In Re Adoption of L.J.B., No. J-106-2010, 2011 Pa. LEXIS 1026 (Pa. April 29, 2011)

“[S]top fooling around with the Appellate Courts…,” warned a judge in Clinton County, Pennsylvania, during a questionably conducted custody hearing.

This was just one of the many disturbing incidences in a long and contentious custody and involuntary termination of parental rights battle with an equally upsetting background history.

The Clinton County Court of Common Pleas entered a decree involuntarily terminating Mother’s parental rights of her daughter in favor of Father and Stepmother.  Mother appealed this decree.  The Pennsylvania Superior Court affirmed the decree finding that the impediments she faced did not invalidate the abandonment of her daughter for the statutory period of six months.  Mother appealed this decision to the Pennsylvania Supreme Court.

The Court began its analysis by announcing that its standard of review in an involuntary termination of parental rights case is abuse of discretion, which is determined by competent evidence.  While the Court provided a thorough recitation of the facts, it never answered the question of whether competent evidence supported the decree.

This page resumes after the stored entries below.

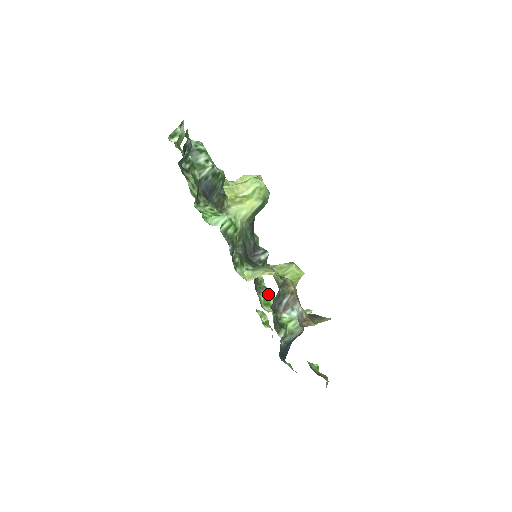
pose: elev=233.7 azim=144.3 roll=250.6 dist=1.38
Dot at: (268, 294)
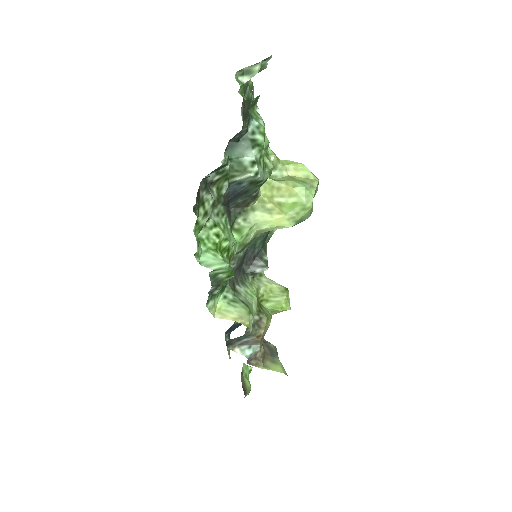
Dot at: occluded
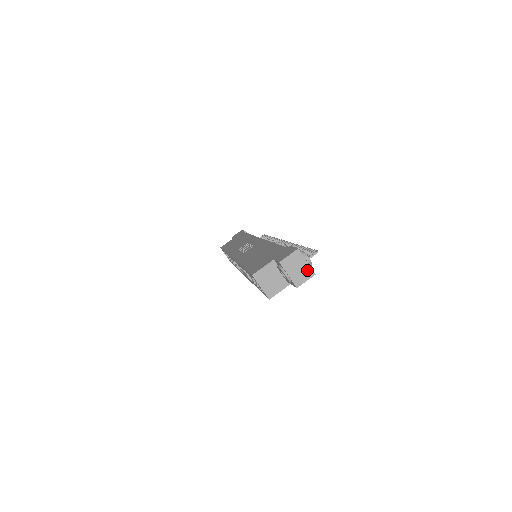
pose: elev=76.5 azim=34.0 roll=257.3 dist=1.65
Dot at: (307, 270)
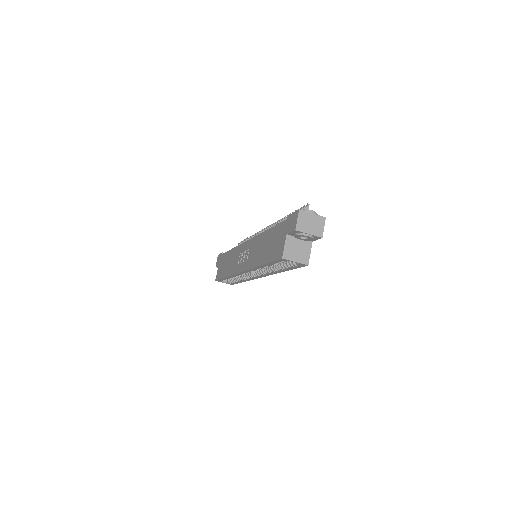
Dot at: (318, 219)
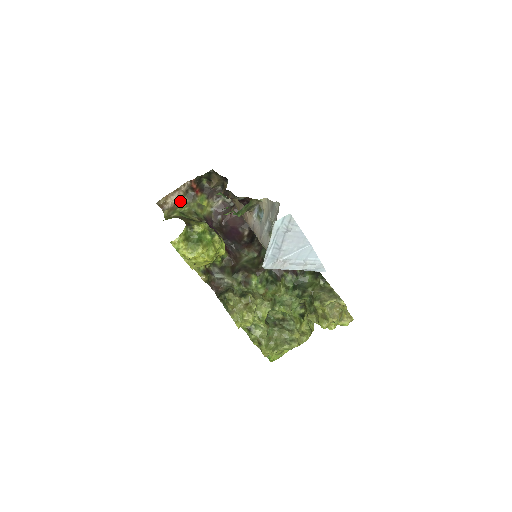
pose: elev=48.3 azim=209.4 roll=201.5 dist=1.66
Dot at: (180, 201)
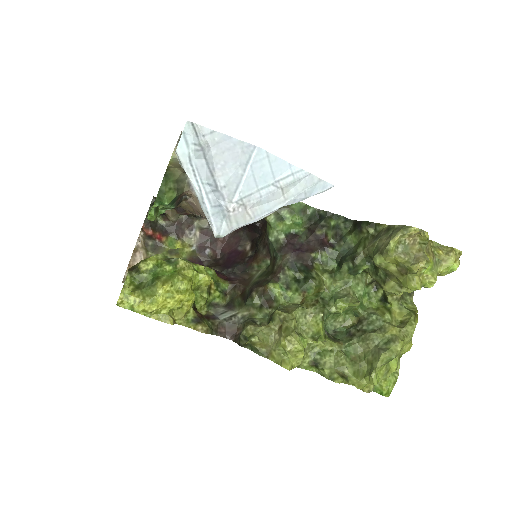
Dot at: occluded
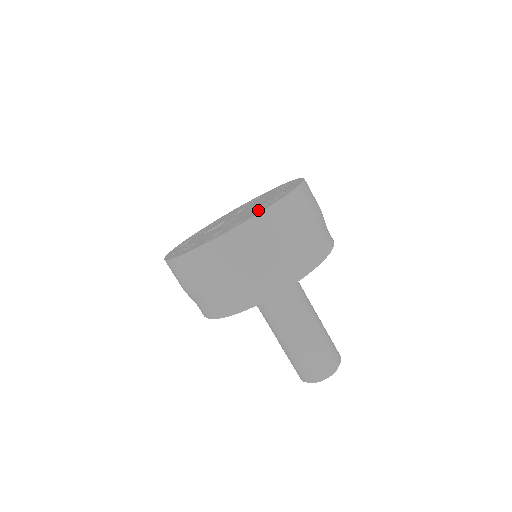
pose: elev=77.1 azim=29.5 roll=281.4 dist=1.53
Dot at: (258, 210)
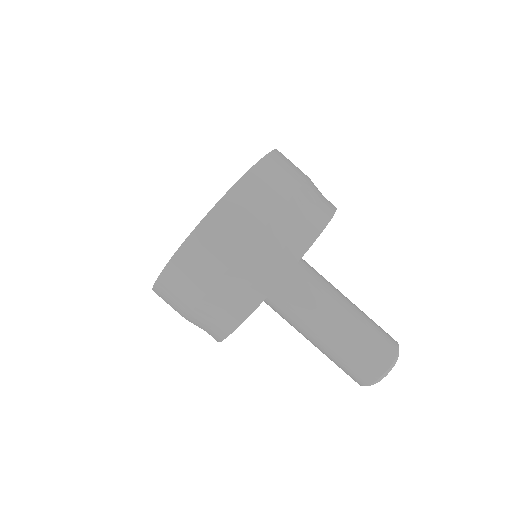
Dot at: occluded
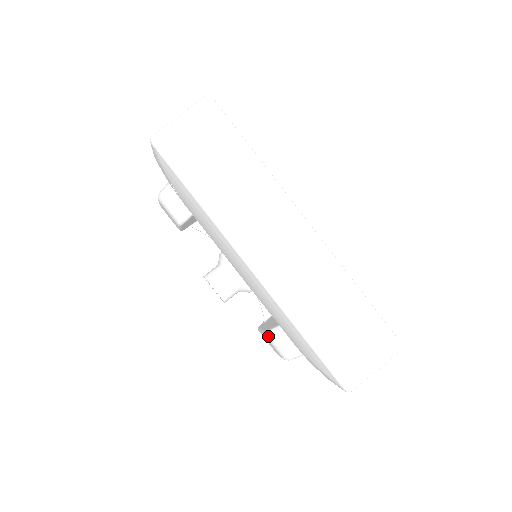
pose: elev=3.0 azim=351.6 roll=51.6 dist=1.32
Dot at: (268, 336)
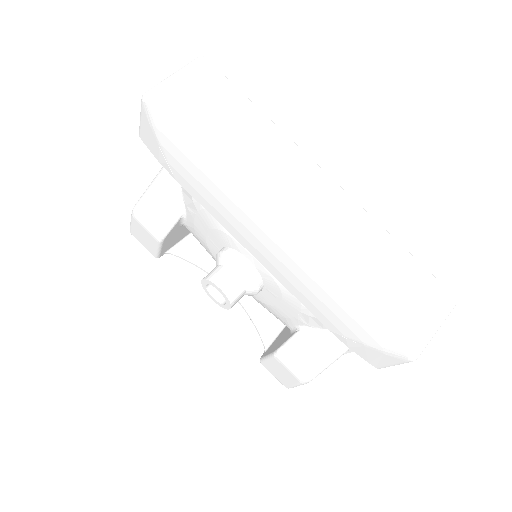
Dot at: (280, 355)
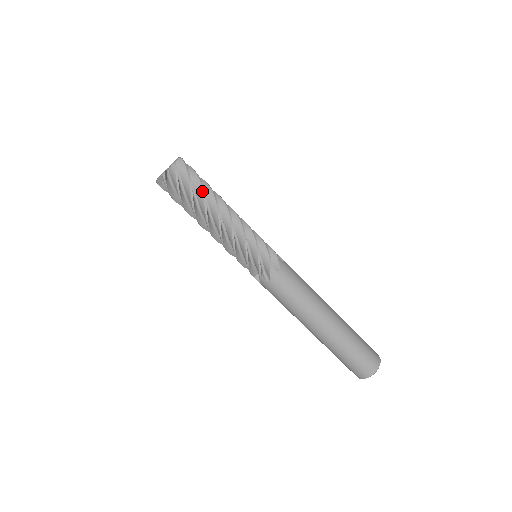
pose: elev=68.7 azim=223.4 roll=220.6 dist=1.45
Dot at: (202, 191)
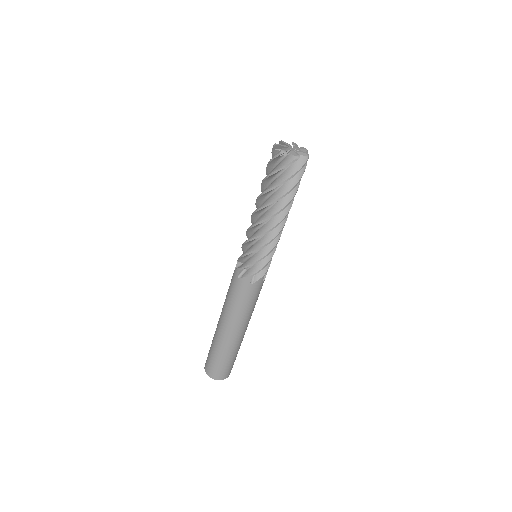
Dot at: (285, 193)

Although Stepmother took no formal action demonstrating a change to her intent to adopt, the Court gave much credence to the trial court’s supplements to the certified record (orders reflecting letters written by Stepmother) during the pendency of the appeal to the Superior Court, which showed such a change.  Noting that in Pennsylvania, involuntary termination of parental rights by a parent is only cognizable when there is an intent to adopt by a stepparent, the Court realized the potential mootness of this case.

The Court did not reach the merits, and because it determined that a finding of mootness could not be made on the current record, it remanded to the trial court for an immediate evidentiary hearing about Stepmother’s intention to adopt.

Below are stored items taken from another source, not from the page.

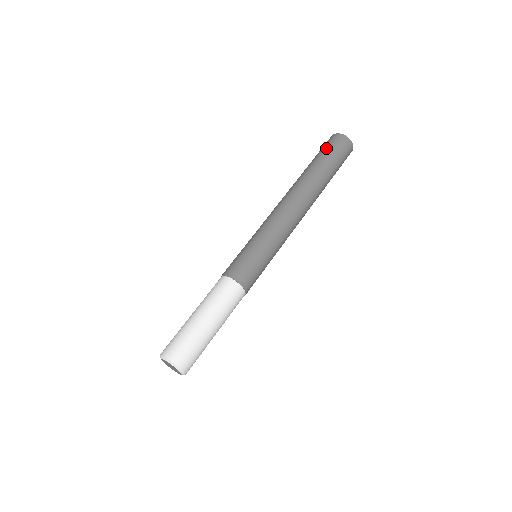
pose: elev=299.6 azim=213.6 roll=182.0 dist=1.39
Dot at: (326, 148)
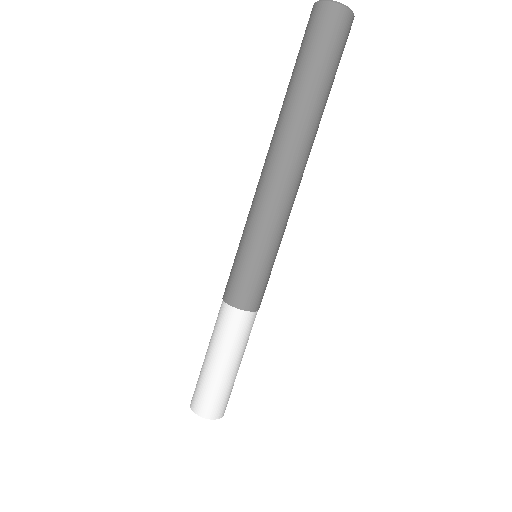
Dot at: (316, 44)
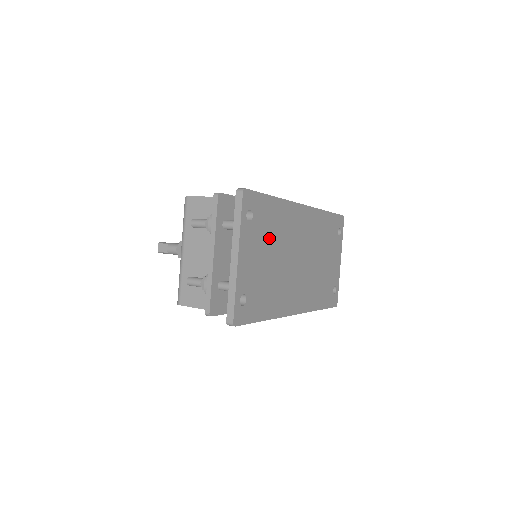
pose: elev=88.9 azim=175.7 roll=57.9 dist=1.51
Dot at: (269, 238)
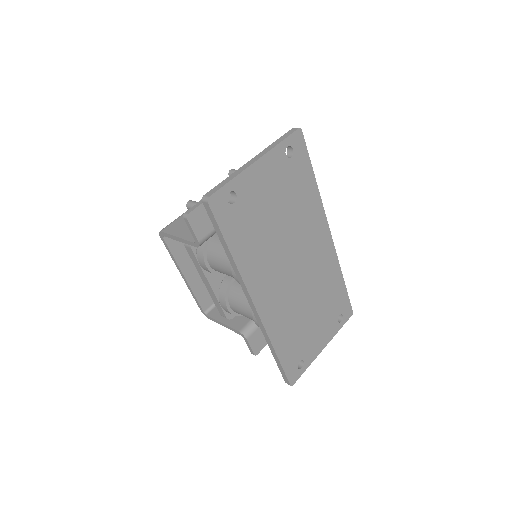
Dot at: (288, 198)
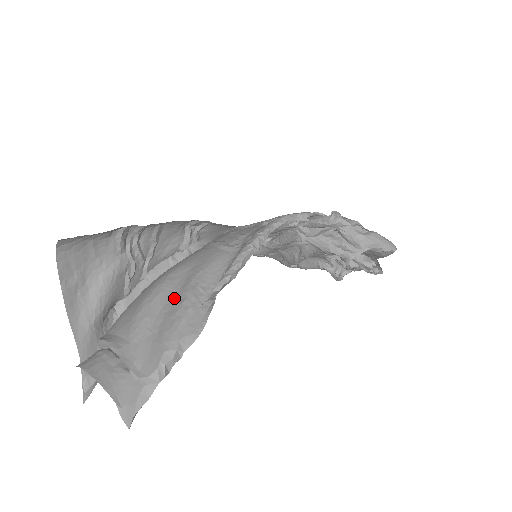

Rather than ending its analysis at that point, the Court took up the matter of recusing the trial court.  The Court displayed harsh criticism for the termination judge, CYS, and the custody judge.  It listed eight incidences that demonstrated the custody judge’s antagonism toward Mother indicating that they at best showed an “appearance of impropriety”:

  1. Permitted and entertained ex parte communications from Father regarding L.J.B. and Mother;
  2. Ignored repeated warnings from CYS regarding the falsity of Father and Stepmother’s allegations of sexual abuse by Mother;
  3. Without provocation criticized Mother’s conduct over the “past ten years,” when at that point L.J.B. was only five years old;
  4. Stated that Mother “dumped” L.J.B. on Father while [running] off and abandon[ing L.J.B.];
  5. Stated that information placed on an advocacy website by Mother (and/or Grandmother) was “garbage . . . and if you continue to publish this kind of stuff, you’ll never see this child again.”;
  6. Advised Father to have Mother jailed “the next time you find her in Clinton County,” due to Mother’s alleged failure to pay child support;
  7. Advocated to Father that he seek termination of Mother’s parental rights; and
  8. Failed to enforce orders barring further pelvic examinations of L.J.B. against Father/Stepmother.

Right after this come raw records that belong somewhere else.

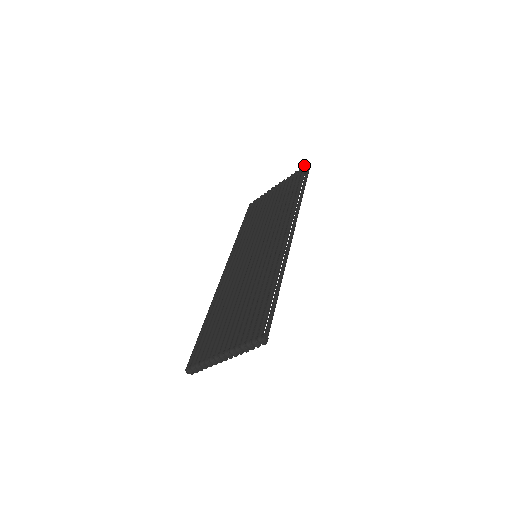
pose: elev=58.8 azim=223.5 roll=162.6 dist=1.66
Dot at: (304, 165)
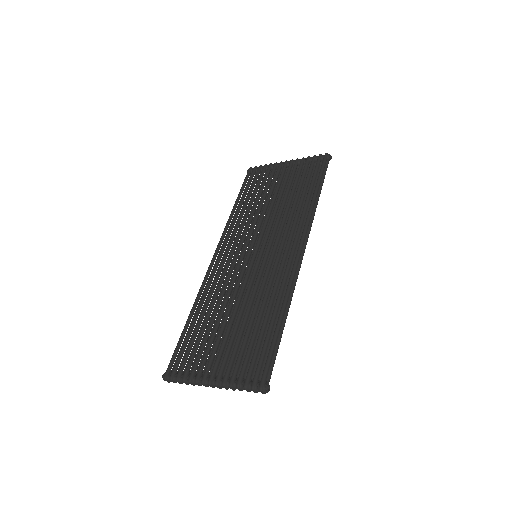
Dot at: (326, 153)
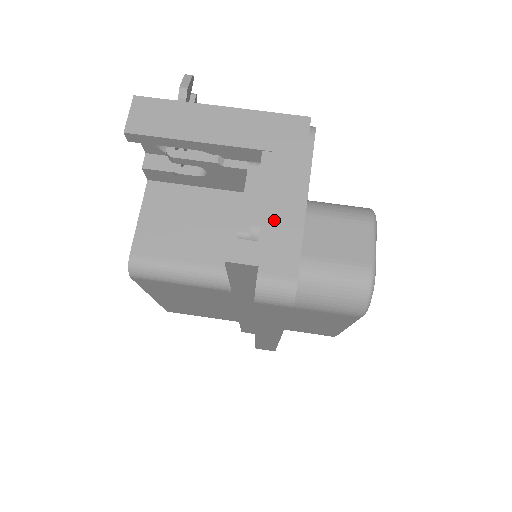
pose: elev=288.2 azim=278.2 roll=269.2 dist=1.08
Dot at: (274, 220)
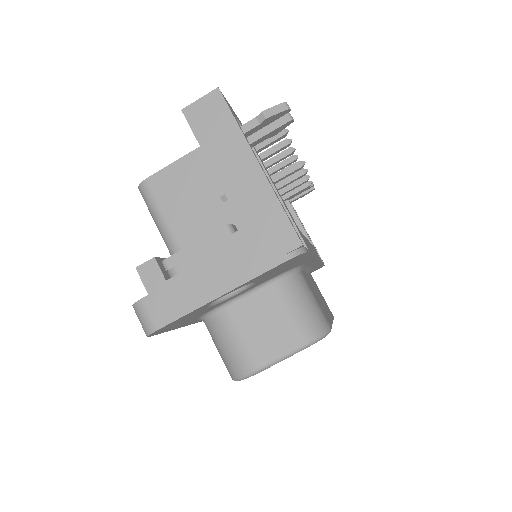
Dot at: (190, 280)
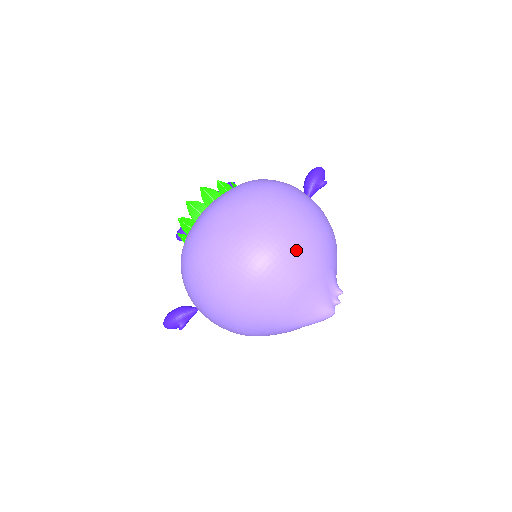
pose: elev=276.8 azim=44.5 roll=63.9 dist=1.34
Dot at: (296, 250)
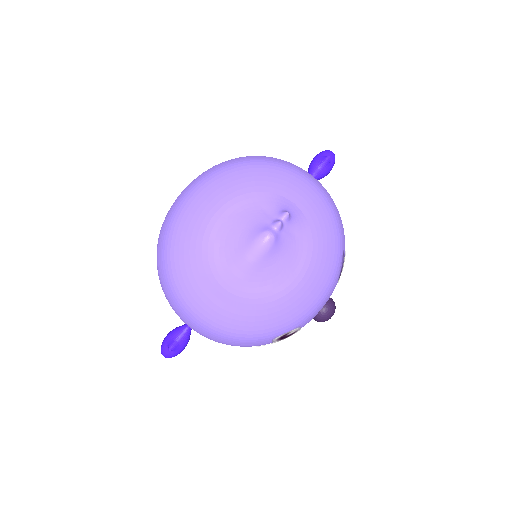
Dot at: (218, 179)
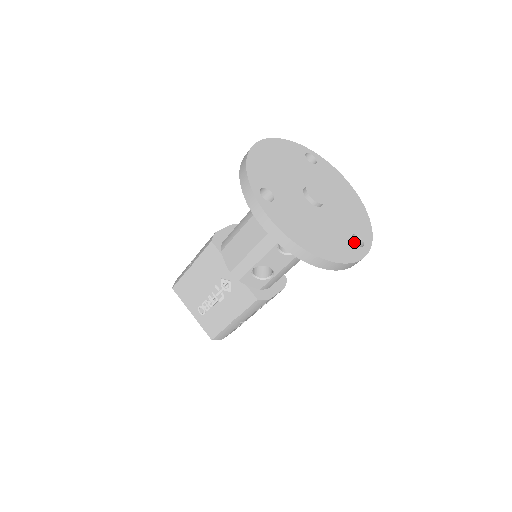
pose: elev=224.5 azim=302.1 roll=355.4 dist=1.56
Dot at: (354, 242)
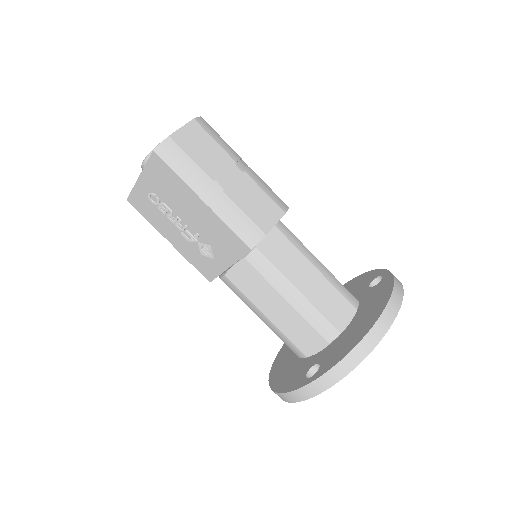
Dot at: occluded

Relying on its explicit constitutional authority, the Court on its own accord ordered the recusal of both judges from any further proceedings in this case, regardless of the parties, for the protection of this child.  Because these were the only two commissioned judges in Clinton County, the Court directed that the case be appointed to another county.

*For more information and analysis of this case as it relates to the new “trend” of recusal by the Pennsylvania Supreme Court, see Hank Grezlak’s post on Law.com.  Mr. Grezlak is the editor-in-chief of The Legal Intelligencer.

Update: The Pennsylvania Supreme Court entered a per curiam order on July 25, 2011, relinquishing jurisdiction upon the Clinton County Court of Common Pleas’ determination that the case was moot because the stepmother no longer wished to adopt L.J.B.